Into The Dark -- "Flesh and Blood" - Kimberly, a teenager suffering from agoraphobia, has not left the house since her mother’s murder, which remains unsolved. While under the care of her doting father on the eve of Thanksgiving, Kimberly begins to suspect that she is in danger, and that it’s always the ones you love that hurt you the most. Henry (Dermot Mulroney) and Kimberly (Diana Silvers), shown. (Photo by: Aaron Epstein/Hulu)
In its second episode, Into the Dark takes on less of a humorous tone than the first, “The Body”. Here, in “Flesh & Blood”, Kimberly (Diana Silvers) finds herself facing the upcoming year mark of her mother’s death, while her father Henry (Dermot Mulroney) deals with overdue house renovations. She suffers agoraphobia from the traumatic event of her mother’s murder, and a new revelation threatens to upend her entire worldview and the remainder of her family.
It’s a heightened 93 minutes, written by Louis Ackerman and directed by Patrick Lussier. As the pieces connect and the main thrust of the story starts to unfold, the trust in her father starts to fail. It mostly works as a pulpy horror story tied to the Thanksgiving holiday, a little reminiscent of other recent home invasion style romps, like The Babysitter and Mom & Dad. It’s not as exaggerated as those, though Mulroney’s performance does suggest it at times. There’s a camp to its choices, with each attempt by Kimberly to break free of her surroundings, where she is held back by something trivial. It’s part of the genre, a trope, but still frustrating and unfortunate in a few cases. But where it does work is in managing to give a reason for the main character not to leave the house, where escape is not entirely an option while still trying to run.

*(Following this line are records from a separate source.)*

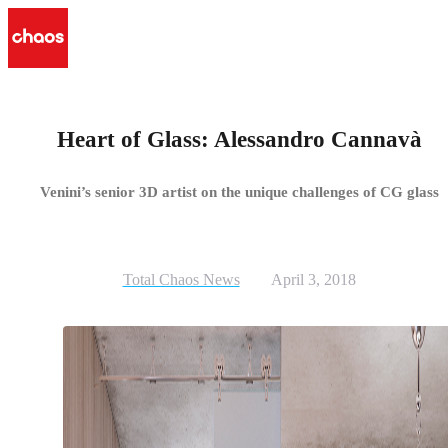
Heart of Glass: Alessandro Cannavà
Venini’s senior 3D artist on the unique challenges of CG glass
Total Chaos News
April 3, 2018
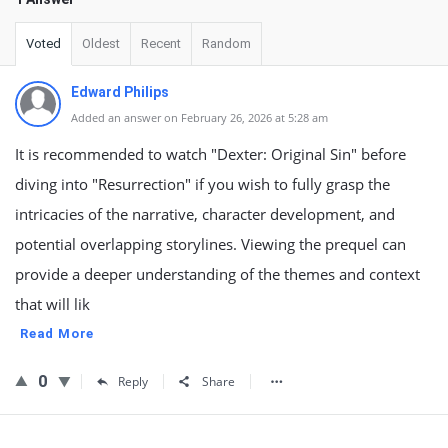
Voted
Oldest
Recent
Random
Edward Philips
Added an answer on February 26, 2026 at 5:28 am
It is recommended to watch "Dexter: Original Sin" before
diving into "Resurrection" if you wish to fully grasp the
intricacies of the narrative, character development, and
potential overlapping storylines. Viewing the prequel can
provide a deeper understanding of the themes and context
that will lik
Read More
0
Reply
Share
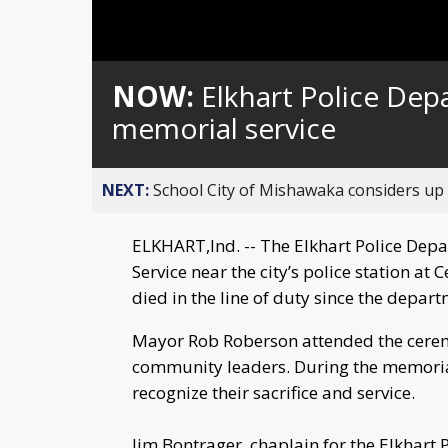
NOW:
Elkhart Police Dep
memorial service
NEXT:
School City of Mishawaka considers up t
ELKHART,Ind. -- The Elkhart Police Dep
Service near the city’s police station at
died in the line of duty since the depar
Mayor Rob Roberson attended the ceremon
community leaders. During the memorial
recognize their sacrifice and service.
Jim Bontrager, chaplain for the Elkhart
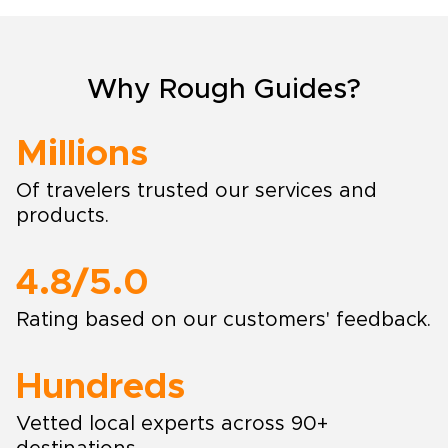
Why Rough Guides?
Millions
Of travelers trusted our services and
products.
4.8/5.0
Rating based on our customers' feedback.
Hundreds
Vetted local experts across 90+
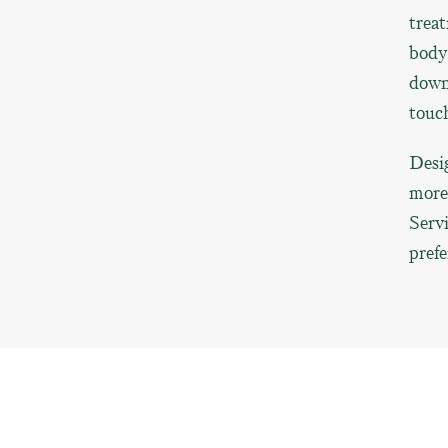
treat
body’
down,
touc
Desig
more 
Servi
prefe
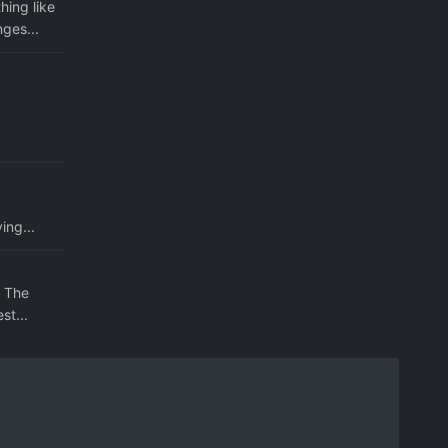
hing like
ges...
ing...
. The
st...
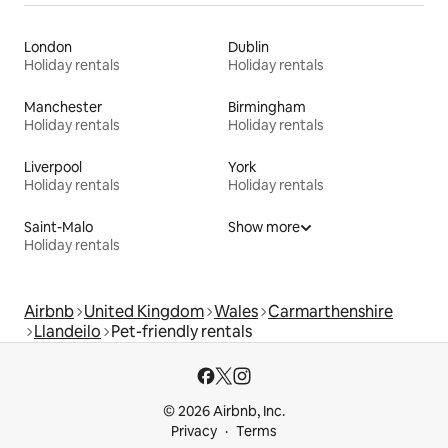
London
Dublin
Holiday rentals
Holiday rentals
Manchester
Birmingham
Holiday rentals
Holiday rentals
Liverpool
York
Holiday rentals
Holiday rentals
Saint-Malo
Show more
Holiday rentals
Airbnb
United Kingdom
Wales
Carmarthenshire
Llandeilo
Pet-friendly rentals
© 2026 Airbnb, Inc.
Privacy
Terms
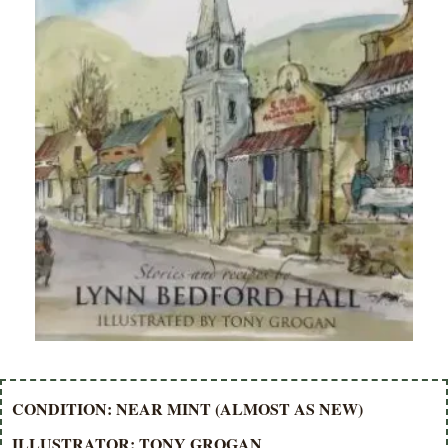
CONDITION: NEAR MINT (ALMOST AS NEW)
ILLUSTRATOR: TONY GROGAN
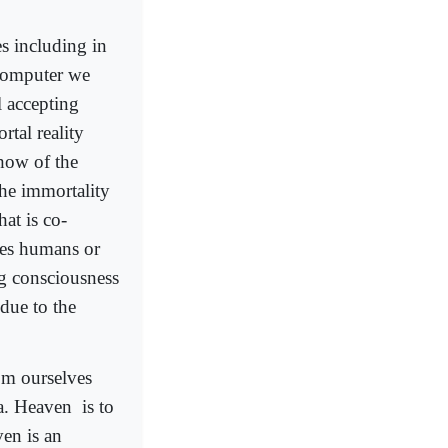
s including in
 computer we
 accepting
rtal reality
how of the
the immortality
hat is co-
shes humans or
ng consciousness
 due to the
rom ourselves
ra. Heaven
is to
en is an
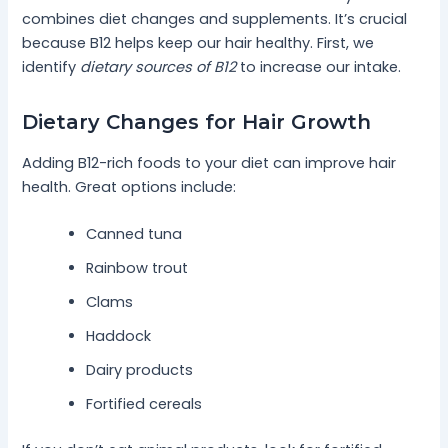
combines diet changes and supplements. It’s crucial
because B12 helps keep our hair healthy. First, we
identify
dietary sources of B12
to increase our intake.
Dietary Changes for Hair Growth
Adding B12-rich foods to your diet can improve hair
health. Great options include:
Canned tuna
Rainbow trout
Clams
Haddock
Dairy products
Fortified cereals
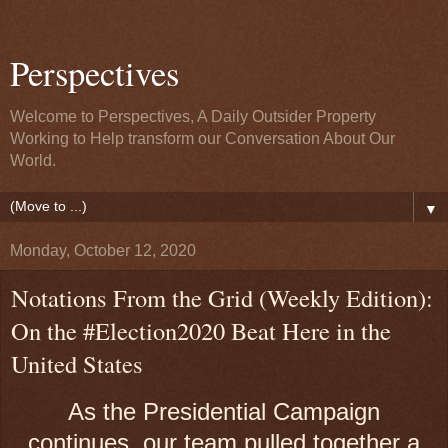
Perspectives
Welcome to Perspectives, A Daily Outsider Property
Working to Help transform our Conversation About Our
World.
▼
Monday, October 12, 2020
Notations From the Grid (Weekly Edition):
On the #Election2020 Beat Here in the
United States
As the Presidential Campaign
continues, our team pulled together a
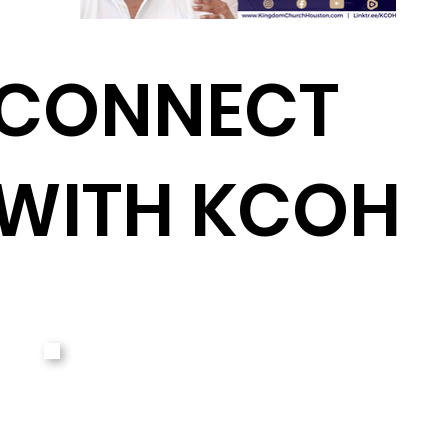
CONNECT
WITH KCOH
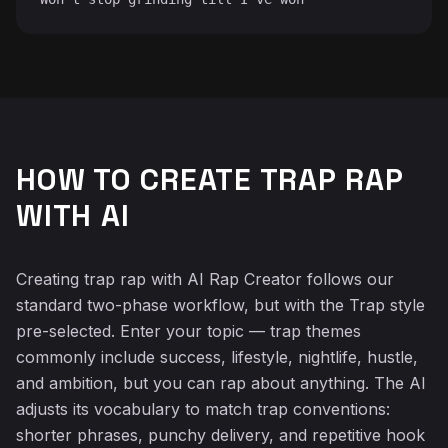
HOW TO CREATE TRAP RAP
WITH AI
Creating trap rap with AI Rap Creator follows our
standard two-phase workflow, but with the Trap style
pre-selected. Enter your topic — trap themes
commonly include success, lifestyle, nightlife, hustle,
and ambition, but you can rap about anything. The AI
adjusts its vocabulary to match trap conventions:
shorter phrases, punchy delivery, and repetitive hook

The episode knows when to employ Kimberly’s agoraphobia and when to use her possible confusion or paranoia on the medication she takes. It helps to build uncertainty not just in the viewer, but in Kimberly herself, the point of view of the episode really selling the troubled and perhaps fractured view of past events and how they reflect on her present. “Flesh & Blood” makes her discoveries something easily explained, when in totality they start to give a darker and more nefarious meaning. Mulroney as her father is a systematic and gradual performance, where you aren’t sure what to make of him, after seeing the kinder side of him beforehand. He grows more manic in his performance as the chips begin to fall and is magnetic to watch.

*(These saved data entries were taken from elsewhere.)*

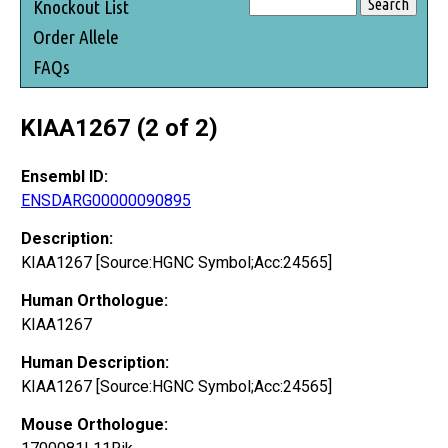
Knockout List
Order Allele
FAQs
KIAA1267 (2 of 2)
Ensembl ID:
ENSDARG00000090895
Description:
KIAA1267 [Source:HGNC Symbol;Acc:24565]
Human Orthologue:
KIAA1267
Human Description:
KIAA1267 [Source:HGNC Symbol;Acc:24565]
Mouse Orthologue:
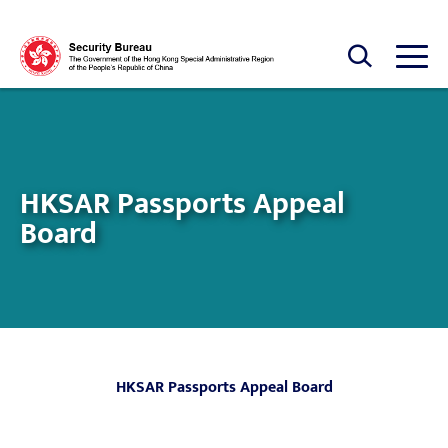
Skip to main content
Open Search box
Open
HKSAR Passports Appeal
Board
HKSAR Passports Appeal Board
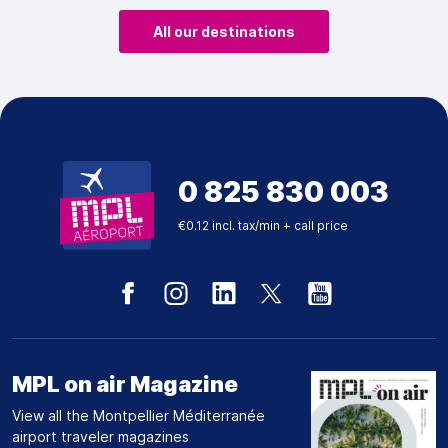
All our destinations
0 825 830 003
€0.12 incl. tax/min + call price
MPL on air Magazine
View all the Montpellier Méditerranée
airport traveler magazines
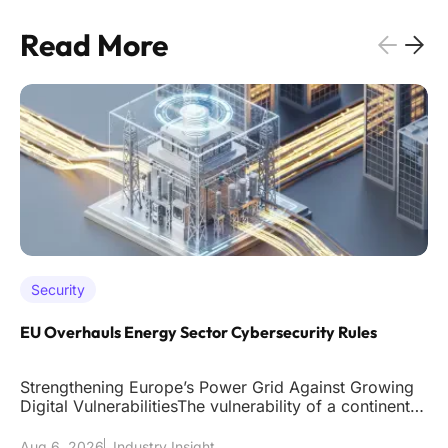
Read More
Security
EU Overhauls Energy Sector Cybersecurity Rules
Strengthening Europe’s Power Grid Against Growing
Digital VulnerabilitiesThe vulnerability of a continent's
power grid to
Aug 6, 2026
Industry Insight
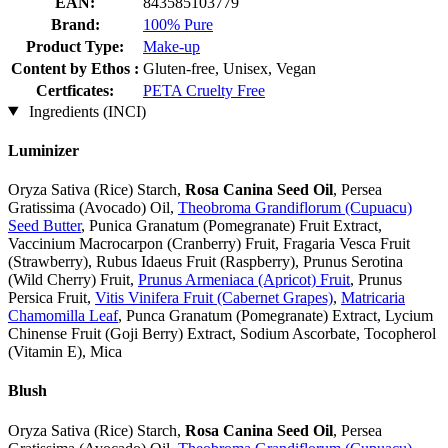
EAN:
843585103779
Brand:
100% Pure
Product Type:
Make-up
Content by Ethos :
Gluten-free, Unisex, Vegan
Certficates:
PETA Cruelty Free
Ingredients (INCI)
Luminizer
Oryza Sativa (Rice) Starch,
Rosa Canina Seed Oil
, Persea
Gratissima (Avocado) Oil,
Theobroma Grandiflorum (Cupuacu)
Seed Butter
, Punica Granatum (Pomegranate) Fruit Extract,
Vaccinium Macrocarpon (Cranberry) Fruit, Fragaria Vesca Fruit
(Strawberry), Rubus Idaeus Fruit (Raspberry), Prunus Serotina
(Wild Cherry) Fruit,
Prunus Armeniaca (Apricot) Fruit
, Prunus
Persica Fruit,
Vitis Vinifera Fruit (Cabernet Grapes)
,
Matricaria
Chamomilla Leaf
, Punca Granatum (Pomegranate) Extract, Lycium
Chinense Fruit (Goji Berry) Extract, Sodium Ascorbate, Tocopherol
(Vitamin E), Mica
Blush
Oryza Sativa (Rice) Starch,
Rosa Canina Seed Oil
, Persea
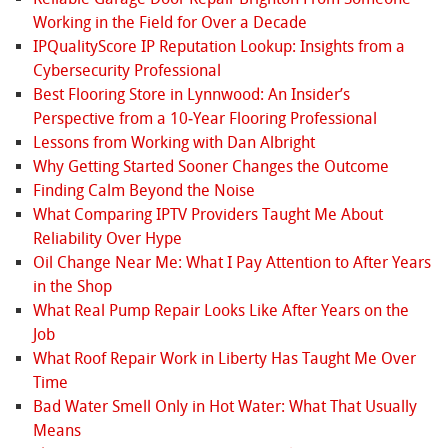
Working in the Field for Over a Decade
IPQualityScore IP Reputation Lookup: Insights from a
Cybersecurity Professional
Best Flooring Store in Lynnwood: An Insider’s
Perspective from a 10‑Year Flooring Professional
Lessons from Working with Dan Albright
Why Getting Started Sooner Changes the Outcome
Finding Calm Beyond the Noise
What Comparing IPTV Providers Taught Me About
Reliability Over Hype
Oil Change Near Me: What I Pay Attention to After Years
in the Shop
What Real Pump Repair Looks Like After Years on the
Job
What Roof Repair Work in Liberty Has Taught Me Over
Time
Bad Water Smell Only in Hot Water: What That Usually
Means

Silvers makes for a good protagonist in Kimberly, whose fears of the outside world and the grief of her mother’s untimely passing can be felt in her character. The sessions with her therapist, played by Tembi Locke, help show a window into her trauma and worry, and Silvers does well, especially as the horror side of the story starts to become a more physical and imposing performance for her to work in.
“Flesh & Blood” does work as the second entry in the Into the Dark series, but it is mired by feeling too familiar (though props for a certain The Shining upward door shot) and not going far enough with its premise. It does have something to say and says it boldly with its leads, Silvers and Mulroney. If only the rest rose to their performances.
Into the Dark: “Flesh & Blood” begins streaming on Hulu on November 2nd.